The Flaming Lips ne manquent pas d'éléments scéniques éclatés pour colorer leurs prestations.

Photo : Getty Images / Finnbarr Webster

Cela dit, absolument rien pour gâcher la sauce, surtout quand le groupe nous sort Your Bats (formidable) de sa caverne. Coyne a précisé qu’il ne s’agissait que de la deuxième interprétation sur scène de la chanson depuis sa création en 2009. On dit merci.

Si nous les spectateurs ont été bercés par Dinosaurs on the Mountains et enveloppés par le doublé Will You Return/When You Come Down, ils ont pu lâcher leur fou avec She Don’t Use Jelly, une chanson qui parle de cul sans prétention, mais sans artifices.

En revanche, le vaisseau spatial a fait planer sans partage durant My Cosmic Autumn Rebellion qui a été précédée d’une séance de vol plané… avec un avion-jouet. Oui, avec The Flaming Lips, tout peut arriver en spectacle. Une frénétique Race For the Prize a bouclé le concert de deux heures et quart avec confettis, serpentins, laser et tutti quanti lorsque Coyne a salué la foule avec des… remerciements sous forme de ballons gonflables.

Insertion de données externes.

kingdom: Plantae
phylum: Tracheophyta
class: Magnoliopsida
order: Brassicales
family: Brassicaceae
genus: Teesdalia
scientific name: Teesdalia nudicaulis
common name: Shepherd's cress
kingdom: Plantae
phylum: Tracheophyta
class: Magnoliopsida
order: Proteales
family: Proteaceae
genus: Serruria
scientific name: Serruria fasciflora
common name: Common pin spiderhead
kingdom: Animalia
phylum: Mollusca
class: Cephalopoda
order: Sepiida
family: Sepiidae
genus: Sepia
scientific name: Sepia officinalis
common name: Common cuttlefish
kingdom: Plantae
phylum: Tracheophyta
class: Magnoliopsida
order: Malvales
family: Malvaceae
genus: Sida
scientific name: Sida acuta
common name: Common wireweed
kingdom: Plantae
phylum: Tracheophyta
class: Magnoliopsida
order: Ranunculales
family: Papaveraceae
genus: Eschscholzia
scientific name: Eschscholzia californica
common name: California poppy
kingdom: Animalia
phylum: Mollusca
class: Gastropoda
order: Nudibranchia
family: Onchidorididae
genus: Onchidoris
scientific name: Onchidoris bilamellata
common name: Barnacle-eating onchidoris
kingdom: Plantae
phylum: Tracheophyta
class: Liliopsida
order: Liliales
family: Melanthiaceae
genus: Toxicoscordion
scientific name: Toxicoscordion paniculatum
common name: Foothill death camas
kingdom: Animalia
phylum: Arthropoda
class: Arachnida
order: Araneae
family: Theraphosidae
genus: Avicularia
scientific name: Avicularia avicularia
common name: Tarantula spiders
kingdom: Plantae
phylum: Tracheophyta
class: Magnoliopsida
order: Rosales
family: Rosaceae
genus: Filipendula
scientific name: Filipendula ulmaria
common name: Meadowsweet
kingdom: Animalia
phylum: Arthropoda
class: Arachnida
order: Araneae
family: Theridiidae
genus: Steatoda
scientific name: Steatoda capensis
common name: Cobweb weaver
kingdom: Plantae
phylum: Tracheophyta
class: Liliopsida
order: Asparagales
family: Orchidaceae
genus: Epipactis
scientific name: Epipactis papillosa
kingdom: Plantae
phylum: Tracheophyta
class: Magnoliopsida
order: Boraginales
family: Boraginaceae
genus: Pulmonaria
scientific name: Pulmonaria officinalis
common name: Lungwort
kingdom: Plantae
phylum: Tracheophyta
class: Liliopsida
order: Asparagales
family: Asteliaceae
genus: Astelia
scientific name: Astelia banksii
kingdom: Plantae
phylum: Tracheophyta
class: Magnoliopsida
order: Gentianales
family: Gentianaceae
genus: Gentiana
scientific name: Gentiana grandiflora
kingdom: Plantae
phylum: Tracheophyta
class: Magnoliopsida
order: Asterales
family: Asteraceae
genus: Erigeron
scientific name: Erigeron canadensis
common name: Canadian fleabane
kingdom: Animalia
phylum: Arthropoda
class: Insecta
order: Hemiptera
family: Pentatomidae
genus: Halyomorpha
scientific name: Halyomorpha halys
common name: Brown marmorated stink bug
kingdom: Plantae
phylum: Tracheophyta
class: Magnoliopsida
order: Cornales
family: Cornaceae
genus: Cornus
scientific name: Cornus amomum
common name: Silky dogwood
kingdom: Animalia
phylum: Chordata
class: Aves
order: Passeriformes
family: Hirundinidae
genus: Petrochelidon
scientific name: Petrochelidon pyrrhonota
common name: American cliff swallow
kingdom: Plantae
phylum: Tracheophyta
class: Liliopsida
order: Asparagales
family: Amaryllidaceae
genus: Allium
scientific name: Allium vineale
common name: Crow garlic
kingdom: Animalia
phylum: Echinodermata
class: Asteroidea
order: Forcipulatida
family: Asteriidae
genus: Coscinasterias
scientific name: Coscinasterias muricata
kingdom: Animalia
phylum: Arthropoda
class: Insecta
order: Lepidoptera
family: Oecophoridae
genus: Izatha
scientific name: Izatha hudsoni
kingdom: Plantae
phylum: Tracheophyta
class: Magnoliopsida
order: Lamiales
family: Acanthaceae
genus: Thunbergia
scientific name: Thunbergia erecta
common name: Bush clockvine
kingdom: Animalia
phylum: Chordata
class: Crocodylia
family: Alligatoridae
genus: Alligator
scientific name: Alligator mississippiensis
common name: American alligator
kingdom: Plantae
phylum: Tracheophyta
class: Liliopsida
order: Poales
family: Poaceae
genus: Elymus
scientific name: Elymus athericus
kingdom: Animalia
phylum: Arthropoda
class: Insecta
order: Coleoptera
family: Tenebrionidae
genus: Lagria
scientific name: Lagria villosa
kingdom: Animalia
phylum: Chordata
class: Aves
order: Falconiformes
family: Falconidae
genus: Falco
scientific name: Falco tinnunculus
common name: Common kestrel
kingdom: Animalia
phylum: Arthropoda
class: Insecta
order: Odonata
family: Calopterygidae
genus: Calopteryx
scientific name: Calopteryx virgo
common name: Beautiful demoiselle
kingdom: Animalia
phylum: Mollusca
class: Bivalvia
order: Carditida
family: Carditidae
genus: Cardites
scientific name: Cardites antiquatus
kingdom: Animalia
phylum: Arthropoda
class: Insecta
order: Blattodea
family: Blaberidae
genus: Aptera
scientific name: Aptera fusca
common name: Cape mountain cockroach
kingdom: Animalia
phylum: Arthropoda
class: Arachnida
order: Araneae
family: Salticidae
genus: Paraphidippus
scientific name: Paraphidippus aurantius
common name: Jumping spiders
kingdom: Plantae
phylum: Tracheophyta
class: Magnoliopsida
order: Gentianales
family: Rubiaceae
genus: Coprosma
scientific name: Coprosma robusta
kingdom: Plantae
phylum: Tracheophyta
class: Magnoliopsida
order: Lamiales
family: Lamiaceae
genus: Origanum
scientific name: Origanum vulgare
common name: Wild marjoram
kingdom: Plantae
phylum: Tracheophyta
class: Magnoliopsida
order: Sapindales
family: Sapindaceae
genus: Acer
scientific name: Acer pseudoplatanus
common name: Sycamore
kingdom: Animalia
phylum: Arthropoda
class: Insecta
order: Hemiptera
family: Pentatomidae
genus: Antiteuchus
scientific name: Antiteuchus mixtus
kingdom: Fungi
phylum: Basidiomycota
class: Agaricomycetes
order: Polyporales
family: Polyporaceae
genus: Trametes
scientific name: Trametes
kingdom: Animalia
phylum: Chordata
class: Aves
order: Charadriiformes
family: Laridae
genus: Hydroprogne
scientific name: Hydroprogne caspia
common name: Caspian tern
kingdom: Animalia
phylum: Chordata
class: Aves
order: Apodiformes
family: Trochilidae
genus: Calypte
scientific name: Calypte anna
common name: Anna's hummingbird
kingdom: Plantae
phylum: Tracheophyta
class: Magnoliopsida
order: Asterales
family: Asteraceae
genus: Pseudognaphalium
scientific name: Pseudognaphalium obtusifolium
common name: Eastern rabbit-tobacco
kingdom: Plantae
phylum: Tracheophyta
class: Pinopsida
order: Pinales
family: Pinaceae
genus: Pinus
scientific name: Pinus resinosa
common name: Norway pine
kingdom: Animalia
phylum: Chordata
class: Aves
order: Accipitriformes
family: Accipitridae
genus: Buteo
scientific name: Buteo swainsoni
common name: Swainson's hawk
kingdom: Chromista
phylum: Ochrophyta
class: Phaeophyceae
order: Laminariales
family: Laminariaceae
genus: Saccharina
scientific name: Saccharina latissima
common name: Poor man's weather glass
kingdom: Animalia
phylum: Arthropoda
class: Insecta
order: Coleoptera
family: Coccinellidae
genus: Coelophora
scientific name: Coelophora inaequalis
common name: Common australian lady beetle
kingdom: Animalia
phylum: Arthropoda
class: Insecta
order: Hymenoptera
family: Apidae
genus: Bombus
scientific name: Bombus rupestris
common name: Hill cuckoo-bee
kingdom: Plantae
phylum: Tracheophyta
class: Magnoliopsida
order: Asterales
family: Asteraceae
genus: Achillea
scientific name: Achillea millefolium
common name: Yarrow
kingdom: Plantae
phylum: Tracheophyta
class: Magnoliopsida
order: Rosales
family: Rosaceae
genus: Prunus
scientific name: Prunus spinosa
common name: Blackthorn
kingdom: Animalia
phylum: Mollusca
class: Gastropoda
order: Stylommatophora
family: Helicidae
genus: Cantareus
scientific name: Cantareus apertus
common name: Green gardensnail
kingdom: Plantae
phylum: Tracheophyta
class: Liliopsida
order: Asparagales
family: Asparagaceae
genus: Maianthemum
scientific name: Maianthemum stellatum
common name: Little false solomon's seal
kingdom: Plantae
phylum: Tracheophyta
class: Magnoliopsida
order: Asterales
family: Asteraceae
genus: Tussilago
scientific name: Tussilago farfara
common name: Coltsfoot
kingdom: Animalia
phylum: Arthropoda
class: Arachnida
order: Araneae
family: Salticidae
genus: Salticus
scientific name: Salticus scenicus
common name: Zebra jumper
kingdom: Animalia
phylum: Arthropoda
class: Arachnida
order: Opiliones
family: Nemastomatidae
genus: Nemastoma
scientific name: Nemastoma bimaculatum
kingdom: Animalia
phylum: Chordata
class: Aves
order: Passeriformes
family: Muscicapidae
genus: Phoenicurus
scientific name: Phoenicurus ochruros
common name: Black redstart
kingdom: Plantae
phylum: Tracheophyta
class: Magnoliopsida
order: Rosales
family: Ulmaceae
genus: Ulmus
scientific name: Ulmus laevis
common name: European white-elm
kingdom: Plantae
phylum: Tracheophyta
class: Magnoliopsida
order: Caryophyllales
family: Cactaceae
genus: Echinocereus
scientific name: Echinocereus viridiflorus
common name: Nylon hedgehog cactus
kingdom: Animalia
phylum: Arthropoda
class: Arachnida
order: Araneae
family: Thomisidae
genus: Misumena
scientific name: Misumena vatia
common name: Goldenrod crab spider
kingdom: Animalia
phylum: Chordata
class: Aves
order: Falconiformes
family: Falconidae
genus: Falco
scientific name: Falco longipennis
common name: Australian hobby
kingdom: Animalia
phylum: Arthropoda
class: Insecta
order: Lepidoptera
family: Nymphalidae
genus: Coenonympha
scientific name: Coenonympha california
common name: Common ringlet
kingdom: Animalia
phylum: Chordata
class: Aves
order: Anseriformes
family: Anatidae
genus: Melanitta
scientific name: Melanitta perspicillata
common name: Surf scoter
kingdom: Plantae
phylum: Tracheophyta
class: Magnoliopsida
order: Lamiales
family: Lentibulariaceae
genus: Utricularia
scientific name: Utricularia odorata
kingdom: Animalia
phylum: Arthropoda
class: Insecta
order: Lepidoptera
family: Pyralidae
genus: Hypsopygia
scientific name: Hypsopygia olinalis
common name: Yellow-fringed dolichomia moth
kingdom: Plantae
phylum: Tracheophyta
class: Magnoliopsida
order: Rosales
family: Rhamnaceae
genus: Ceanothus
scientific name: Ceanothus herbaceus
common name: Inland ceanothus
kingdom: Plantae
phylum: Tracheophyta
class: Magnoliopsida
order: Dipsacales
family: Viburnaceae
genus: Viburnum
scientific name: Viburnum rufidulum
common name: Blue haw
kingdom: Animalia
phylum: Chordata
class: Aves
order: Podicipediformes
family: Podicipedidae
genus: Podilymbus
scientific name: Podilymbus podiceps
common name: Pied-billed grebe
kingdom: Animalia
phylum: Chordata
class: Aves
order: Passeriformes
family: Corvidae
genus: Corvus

Un groupe joue sur une scène devant une foule. Au-dessus d'eux, des ballons en forme de lettres qui épellent : Fuck Yeah Montreal.

Le groupe n'a pas manqué de saluer la foule montréalaise de manière colorée.

Photo : Radio-Canada / Philippe Rezzonico

Cela dit, le leader des Flaming Lips, qui a interprété la moitié des chansons dans sa sphère, n’a jamais été surfer (ou rouler) sur la foule comme dans le passé.

Curieusement, la bulle, qui était plus qu’un accessoire de scène, mais bien un effet spécial en soi depuis sa naissance, faisait plutôt office de symbole dans ce contexte. Coyne a peut-être raison. Dieu sait qu’on aurait tous aimé avoir notre sphère durant la pandémie.

Encore ébloui de la production et planant sur les ambiances, je suis ressorti du MTleus avec le sourire dans le visage avant d’arriver deux minutes plus tard au métro pour réaliser qu’une intervention allait paralyser les lignes orange et verte pendant près d’une heure.

Dis donc, Wayne, tu me prêtes ton vaisseau interstellaire pour rentrer chez moi?